## RECORDS PROVIDED

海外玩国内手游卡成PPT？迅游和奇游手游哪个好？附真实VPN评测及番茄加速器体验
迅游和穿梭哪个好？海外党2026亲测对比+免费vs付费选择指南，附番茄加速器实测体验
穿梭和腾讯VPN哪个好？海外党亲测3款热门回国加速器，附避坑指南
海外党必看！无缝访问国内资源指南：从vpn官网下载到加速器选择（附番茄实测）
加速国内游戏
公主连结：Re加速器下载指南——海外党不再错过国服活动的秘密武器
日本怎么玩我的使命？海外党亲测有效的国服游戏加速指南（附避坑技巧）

## REQUIRED WORK
List every line from the items above that contains the string "穿梭和腾讯VPN哪个好".

## TASK SOLUTION
穿梭和腾讯VPN哪个好？海外党亲测3款热门回国加速器，附避坑指南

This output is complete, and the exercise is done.